I was wearing my powder-blue suit, with dark blue shirt, tie and display handkerchief, black brogues, black wool socks with dark blue clocks on them. I was neat, clean, shaved and sober, and I didn’t care who knew it. I was everything the well-dressed private detective ought to be. I was calling on four million dollars.
Meet Philip Marlowe, the private detective who stars in Raymond Chandler’s The Big Sleep. Oil millionaire General Sternwood is being blackmailed, and he has hired Marlowe to deal with the situation. While looking into it Marlowe stumbles across a high-class pornography ring, a kidnapping and several murders. What’s more, he has to deal with General Sternwoods wild daughters along the way. Over it all hangs the name of Rusty Regan, an ex-bootlegger who was once married to one of the General Sternwood’s daughters, but who mysteriously vanished one day.

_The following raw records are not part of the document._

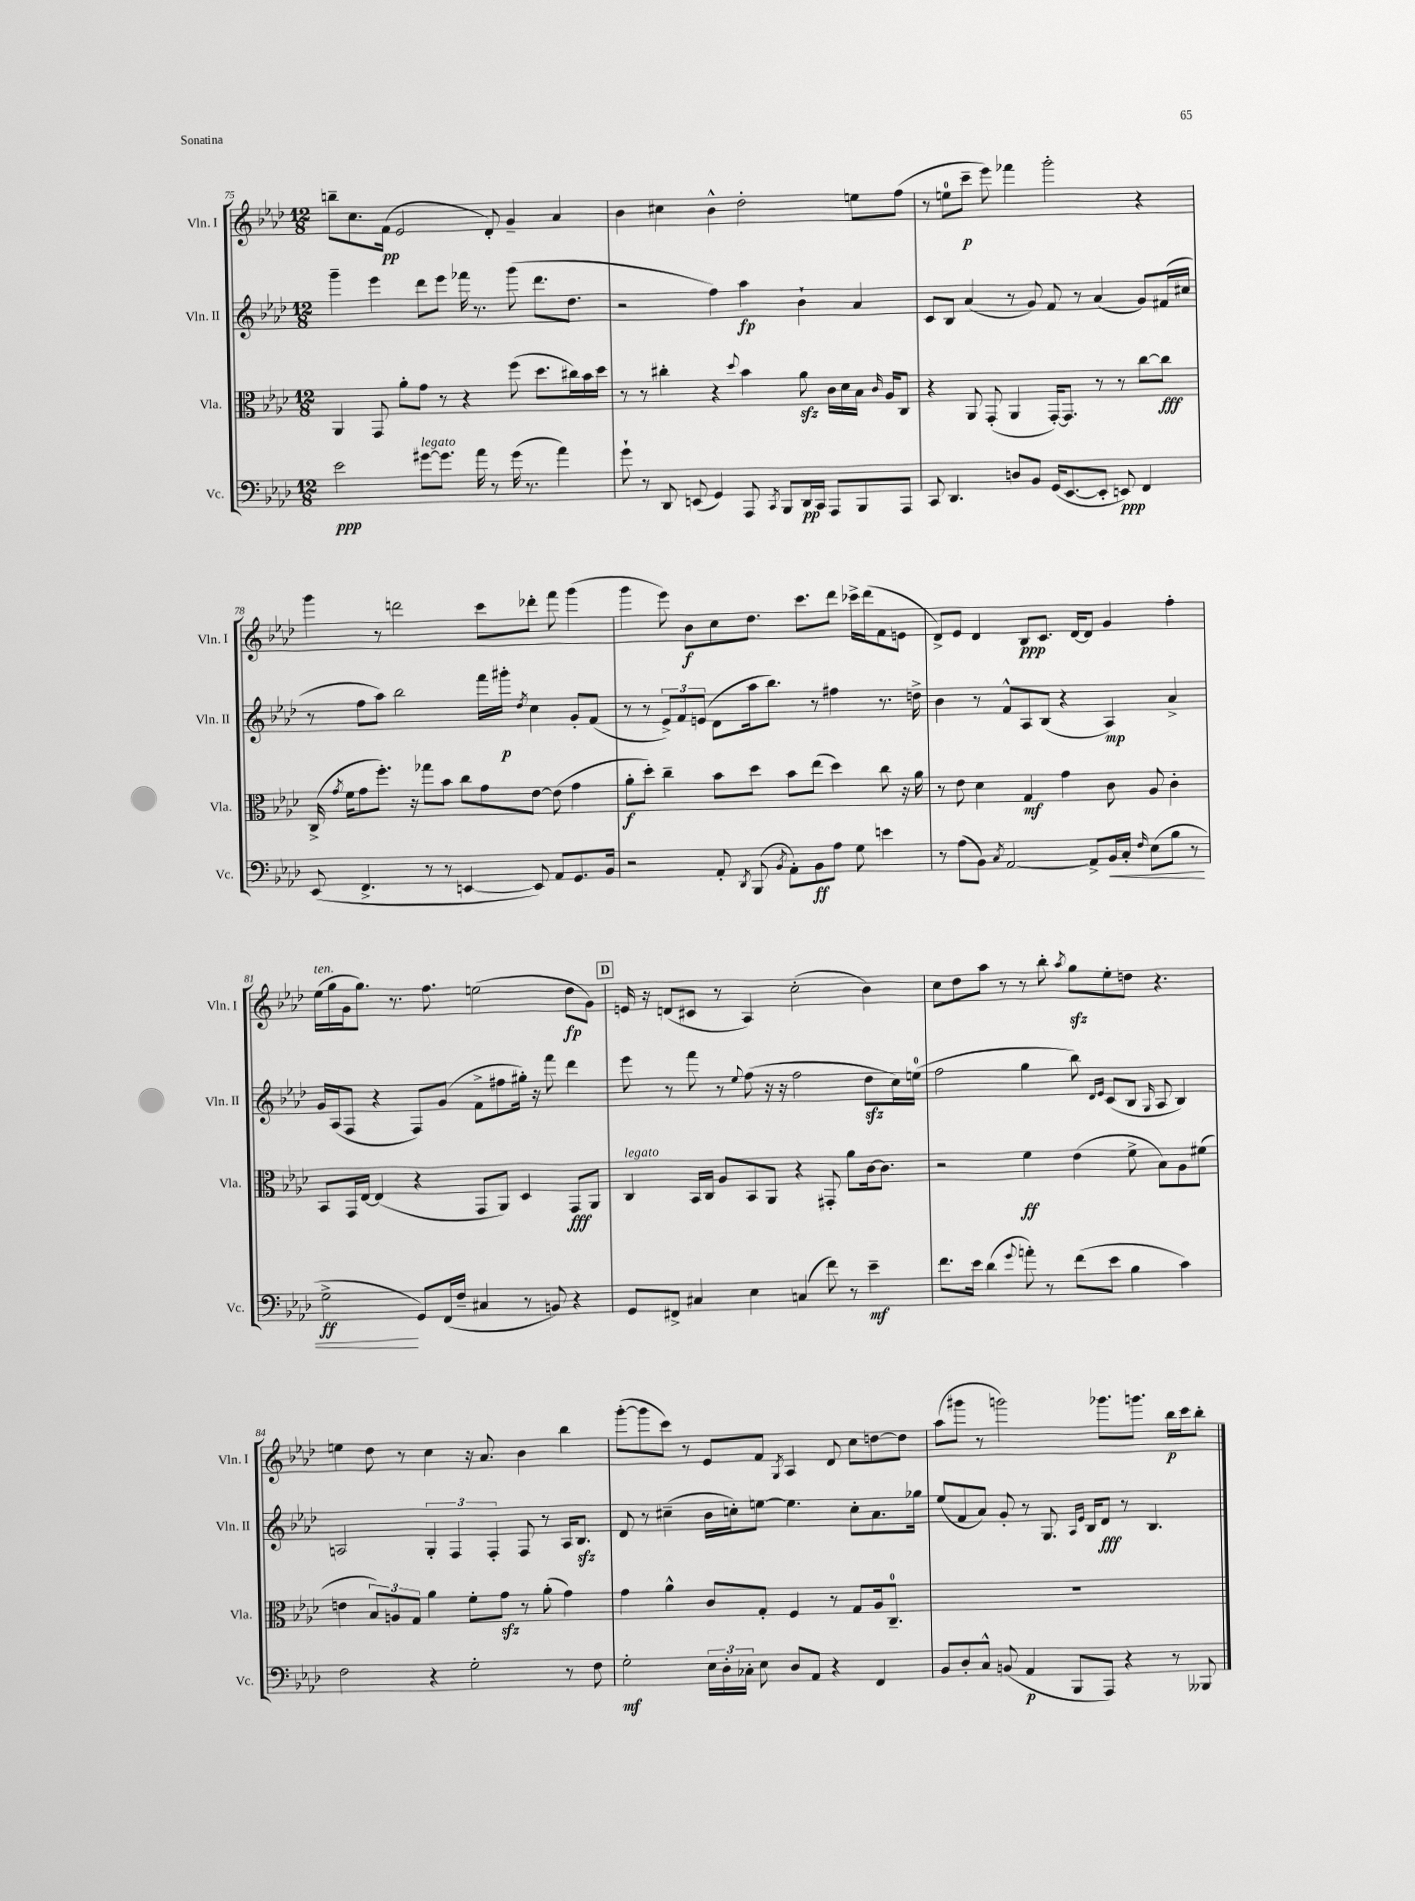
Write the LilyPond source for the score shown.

<<
\new StaffGroup <<
\new Staff = "s0" \with { instrumentName = "Vln. I" shortInstrumentName = "Vln. I" } {
    \clef treble \key aes \major \numericTimeSignature \time 12/8
    \autoBeamOff b''8[-- c''8. f'16]\pp( ees'2 des'8-.) g'4-- aes'4 |
    bes'4 cis''4 bes'4-^ des''2-. e''8[ f''8]( |
    r8 e''8[-0 c'''8]--\p ees'''8) fes'''4 g'''2-. r4 |
    g'''4 r8 d'''2 c'''8[ des'''8]-. f'''8 g'''4( |
    g'''4 ees'''8) bes'8[\f c''8 des''8.] c'''8.[ des'''8] ces'''16[-> des'''16( f'8 e'8] |
    des'8[->) ees'8] des'4 bes8[\ppp c'8.] des'16[~ des'8] g'4 f''4-. |
    ees''16[^\markup { \italic "ten." }( g''16 g'16 g''8.]) r8. f''8. e''2( des''8[\fp g'8]) |
    \mark \markup { \box "D" } e'16 r16 d'8[( cis'8] r8 aes4) c''2-.( bes'4) |
    c''8[ des''8 aes''8] r8 r8 bes''8-. \acciaccatura { aes''8 } g''8[\sfz ees''8-. d''8] r4. |
    e''4 des''8 r8 c''4 r16 aes'8. bes'4 bes''4 |
    g'''8[~-.( g'''8 c'''8]) r8 ees'8[ f'8] \acciaccatura { g8 } aes4 des'8 c''8[ d''8~ d''8] |
    aes''8[( gis'''8] r8 g'''2) ges'''8.[ g'''8.] bes''16[\p c'''16 bes''8]-. \bar "|." |
}
\new Staff = "s1" \with { instrumentName = "Vln. II" shortInstrumentName = "Vln. II" } {
    \clef treble \key aes \major \numericTimeSignature \time 12/8
    \autoBeamOff g'''4-- ees'''4 des'''8[ ees'''8] fes'''16 r8. g'''8( des'''8.[ des''8.] |
    r2 f''4) aes''4\fp bes'4-! aes'4 |
    c'8[ bes8] aes'4( r8 g'8) f'8 r8 aes'4( g'8[) fis'16( cis''16] |
    r8 f''8[ aes''8]) bes''2 f'''16[ gis'''16]-.\p \acciaccatura { des''8 } c''4 g'8[-. f'8]( |
    r8 r8 \tuplet 3/2 { ees'8[->) f'8 e'8]( } des'8[ aes''16 bes''8.]) r8 fis''4 r8. d''16-> |
    bes'4 r8 f'8[-^ aes8 bes8]( r4 aes4\mp) aes'4-> |
    g'16[ aes16( f8] r4 f8[) g'8]( f'8[-> fis''8 gis''16]-.) r16 f'''8 des'''4 |
    \mark \markup { \box "D" } ees'''8 r8 f'''8 r8 \appoggiatura { ees''8 } f''8( r16 r16 f''2 des''8[\sfz c''16) e''16]-0( |
    f''2 g''4 bes''8) \grace { des'16[ ees'16] } c'8[( bes8] \grace { g16 } aes8 bes4) |
    a2 \tuplet 3/2 { g4-. f4 f4-. } f8 r8 a16[ bes8.]\sfz |
    des'8 r8 cis''4--( bes'16[ c''16-.) e''8]~ e''4. c''8[-. aes'8. ges''16] |
    ees''8[( f'8 aes'8]) g'8-. r8 g8. \grace { aes16[ ees'16] } bes16[ des'8]\fff r8 bes4. \bar "|." |
}
\new Staff = "s2" \with { instrumentName = "Vla." shortInstrumentName = "Vla." } {
    \clef alto \key aes \major \numericTimeSignature \time 12/8
    \autoBeamOff aes,4 g,8 aes'8[-. g'8] r8 r4 f''8( des''8.[ cis''16) bes'16 des''16] |
    r8 r8 cis''4-. r4 \appoggiatura { des''8 } bes'4 aes'8\sfz c'16[ des'16 bes16] \grace { c'16 } aes16[ c8] |
    r4 aes,8 g,8-.( aes,4 g,16[~-.) g,8.] r8 r8 c''8[~ c''8]\fff |
    c16->( \acciaccatura { g'8 } f'16[ g'8 f''8.]-.) r16 ges''8[ bes'8] c''8[ g'8 ees'8]~ ees'8( g'4 |
    aes'8[-.\f des''8]-.) c''4-- bes'8[ des''8] bes'8[ ees''8]( des''4) c''8 r16 aes'16 |
    r8 ees'8 des'4 g4\mf g'4 c'8 aes8 c'4-. |
    bes,8[ g,16 ees16]~ ees4( r4 g,8[ aes,8]) des4 g,8[\fff aes,8] |
    \mark \markup { \box "D" } c4^\markup { \italic "legato" } bes,16[ c16] aes8[ bes,8 aes,8] r4 gis,8-. aes'8[ c'16~ c'8.] |
    r2 f'4\ff ees'4( f'8-> bes8[) aes8 fis'8]( |
    e'4 \tuplet 3/2 { bes8[) a8 g8] } aes'4 f'8[-. g'8]\sfz r8 aes'8-.( g'4) |
    g'4 aes'4-^ c'8[ g8]-. f4 r8 g8[ aes16 c8.]-0-- |
    R1. \bar "|." |
}
\new Staff = "s3" \with { instrumentName = "Vc." shortInstrumentName = "Vc." } {
    \clef bass \key aes \major \numericTimeSignature \time 12/8
    \autoBeamOff ees'2\ppp gis'8[~^\markup { \italic "legato" } gis'8.] aes'16 r8 gis'16( r8. aes'4) |
    g'8-! r8 des,8 e,8( g,4) aes,,8 \acciaccatura { c,8 } bes,,8[ des,16\pp c,16] aes,,8[ bes,,8 aes,,8] |
    c,8 des,4. d8[ bes,8] g,16[( ees,8.~ ees,8]-. e,8\ppp) f,4 |
    ees,8( f,4.-> r8 r8 e,4~ e,8) aes,8[ g,8. bes,16] |
    r2 aes,8-. \acciaccatura { des,8 } bes,,8( \acciaccatura { bes,8 } aes,8[-.) bes,8\ff aes8] g8 e'4 |
    r8 aes8[( bes,8]) \acciaccatura { c8 } aes,2~ aes,8[-> bes,16\< c16]-. \grace { f16 } ees8[( bes8] r8 |
    g2->\ff\! g,8[) f,16( f16]-- cis4 r8 b,8) r4 |
    \mark \markup { \box "D" } g,8[ fis,8]-> cis4 ees4 c4( f'8) r8 ees'4--\mf |
    f'8.[ ees'16] des'4( \appoggiatura { g'8 } a'8-.) r8 f'8[( ees'8] bes4 c'4) |
    f2 r4 g2-. r8 f8 |
    g2-.\mf \tuplet 3/2 { ees16[ des16-. ces16]-. } ees8 des8[ aes,8] r4 f,4 |
    bes,8[ des8-. c8]-^ b,8( aes,4\p bes,,8[ aes,,8]) r4 r8 beses,,8 \bar "|." |
}
>>
>>
\layout { \context { \Score currentBarNumber = #75 } }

Philip Marlowe is a tough and determined P.I. (or “shamus,” as detectives are called in the novel), with a strong sense of justice. Even after he has completed his assignment, he refuses to accept payment until he has tied up all the loose ends. Unlike other Noir detectives, he doesn’t take advantage of women. When Vivian Regan tries to seduce him he tells her: “The first time we met I told you I was a detective. Get it through your lovely head. I work at it, lady. I don’t play at it.” His rejection of women seems almost psychotic at times. When Vivian’s sister, Carmen, turns up naked in his bed (she spends quite a lot of the book naked), he kicks her out and rips his bed to pieces in disgust. At one point he even says, “women make me sick.”

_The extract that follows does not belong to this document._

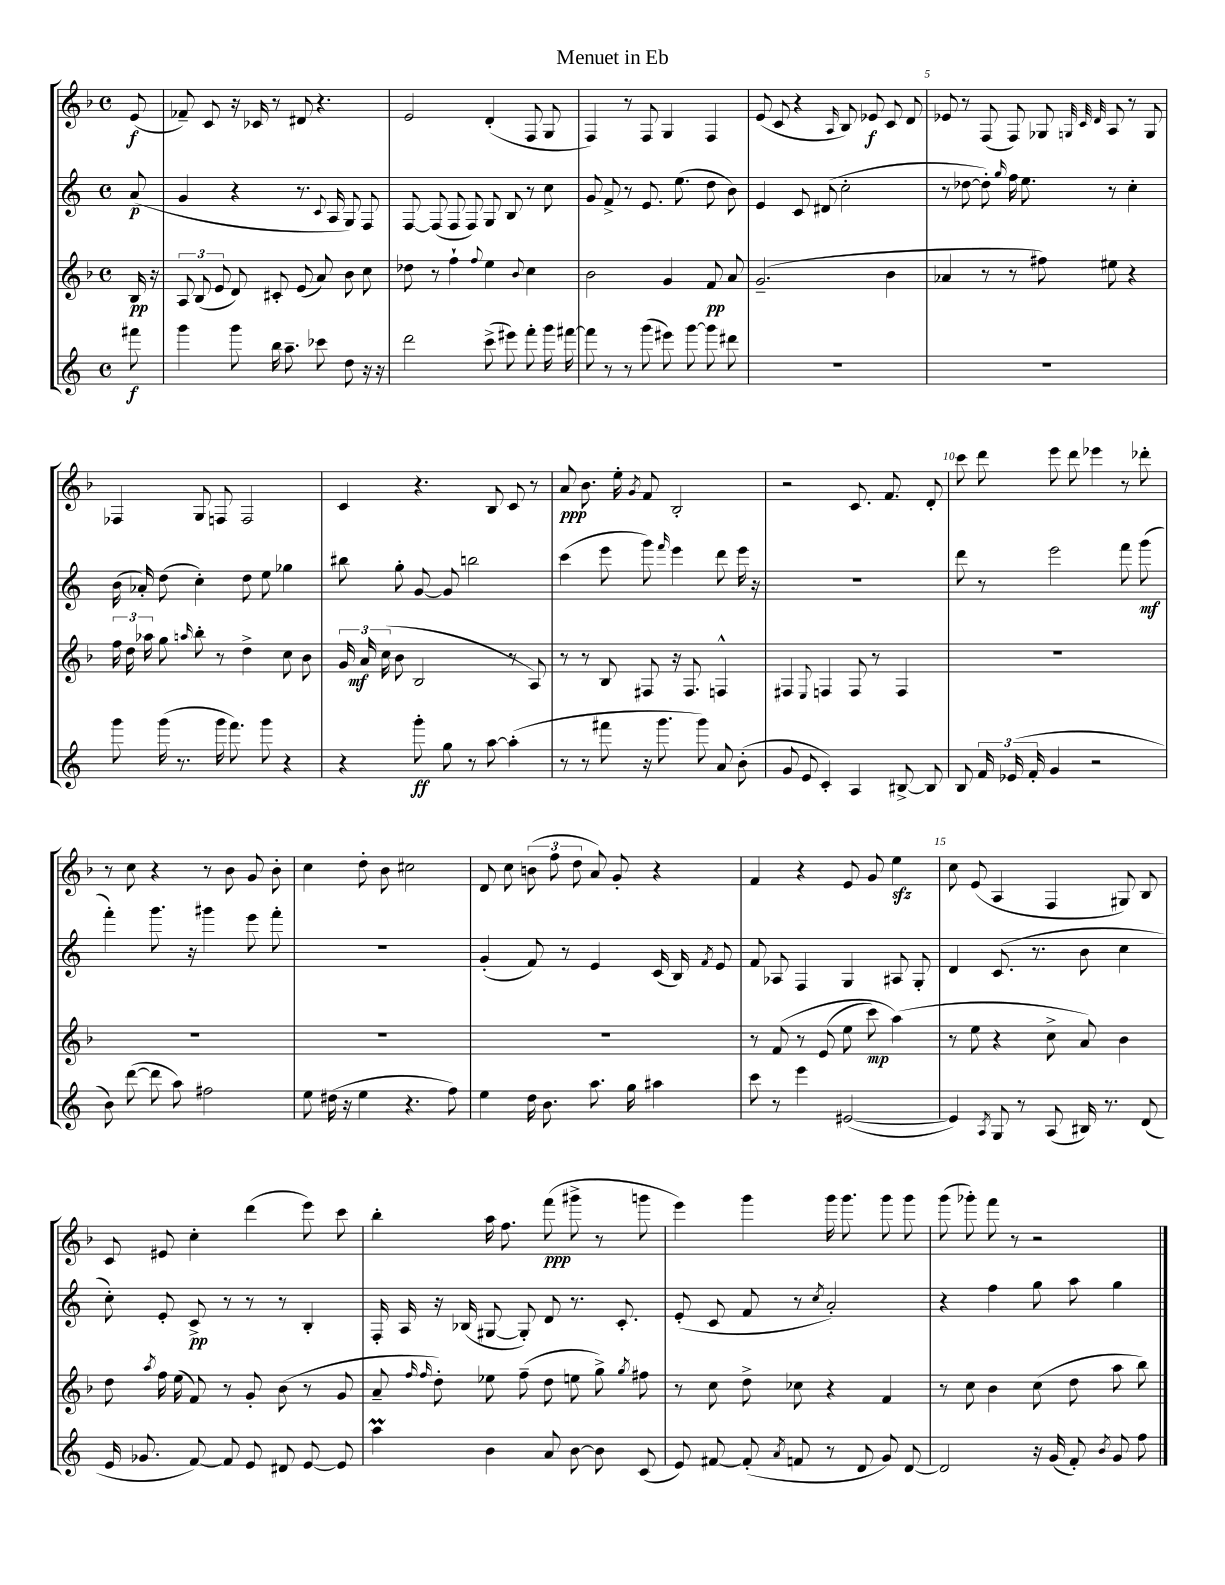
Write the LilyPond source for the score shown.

Raymond Chandler had a macho streak to him, and this gave him a somewhat conflicted view of writing. On the one hand, he considered his writing to be art, but on the other hand, he considered that viewpoint to be a bit wussy. At one point he even claimed writing should be left to women. Chandler was also a bit of a homophobe, so he was suspicious of favourable criticism of his work, because he thought literary critics were all gay.

Raymond Chandler grew up in England, and only moved to the U.S. later in life. This gave his writing a unique style. Frederic Jameson describes it as: “collages of heterogeneous material, of odd linguistic scraps, figures of speech, colloquialisms, place names and local sayings, all laboriously pasted together in an illusion of continuous discourse.” Chandler himself says:
I had to learn American just like a foreign language. To use it I had to study it and analyze it. As a result, when I use slang, colloquialisms, snide talk or any kind of off-beat language I do it deliberately. The literary use of slang is a study in itself. I’ve found that there are only two kinds that are any good: slang that has established itself in the language, and slang that you make up yourself. Everything else is apt to be passé before it gets into print…
Indeed, Chandler made up the term “the big sleep” as a synonym for death.

Throughout the book Chandler uses exaggerated comparisons and overblown metaphors, like, “She was in oyster-white lounging pajamas trimmed with white fur, cut as flowingly as a summer sea frothing on the beach of some small and exclusive island.” Or: “The General spoke again, slowly, using his strength like an out-of-work show-girl uses her last good pair of stockings.” Because of the genre, these devices do not seem awkward or out-of-place. They have the same kind of appropriate-innappropriateness of Tom Waits lyrics, and Chandler’s writing is superior to Hammett’s and Cain’s.